Problem ▸ Could you restate the data word for word?
______________________________
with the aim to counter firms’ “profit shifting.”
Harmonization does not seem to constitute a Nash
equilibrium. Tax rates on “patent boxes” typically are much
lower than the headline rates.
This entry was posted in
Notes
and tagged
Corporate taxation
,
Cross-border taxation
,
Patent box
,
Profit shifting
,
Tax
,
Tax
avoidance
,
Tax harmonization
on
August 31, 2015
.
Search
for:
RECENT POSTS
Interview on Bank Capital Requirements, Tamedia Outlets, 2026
______________________________
Answer area ▸
with the aim to counter firms’ “profit shifting.”
Harmonization does not seem to constitute a Nash
equilibrium. Tax rates on “patent boxes” typically are much
lower than the headline rates.
This entry was posted in
Notes
and tagged
Corporate taxation
,
Cross-border taxation
,
Patent box
,
Profit shifting
,
Tax
,
Tax
avoidance
,
Tax harmonization
on
August 31, 2015
.
Search
for:
RECENT POSTS
Interview on Bank Capital Requirements, Tamedia Outlets, 2026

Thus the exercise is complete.